** Opening SOURCE DATA block **
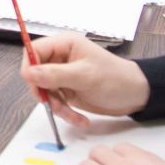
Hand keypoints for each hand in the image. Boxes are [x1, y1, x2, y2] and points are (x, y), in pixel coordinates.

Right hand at [21, 33, 149, 127]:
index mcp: (64, 44)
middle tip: (56, 105)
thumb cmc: (115, 79)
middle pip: (35, 73)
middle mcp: (60, 58)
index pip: (34, 51)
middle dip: (45, 93)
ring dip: (56, 107)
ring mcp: (63, 75)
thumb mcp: (84, 76)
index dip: (30, 67)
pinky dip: (64, 112)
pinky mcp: (67, 90)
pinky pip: (55, 102)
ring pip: (44, 91)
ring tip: (73, 116)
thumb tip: (28, 73)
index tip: (35, 85)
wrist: (135, 95)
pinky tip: (79, 119)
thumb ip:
** Closing SOURCE DATA block **
| WHAT THE TASK REQUIRES |
Go line by line through the records and copy those that contain the word "middle".

| ANSWER TO THIS PROBLEM |
middle tip: (56, 105)
middle pip: (35, 73)
middle mcp: (60, 58)
middle dip: (45, 93)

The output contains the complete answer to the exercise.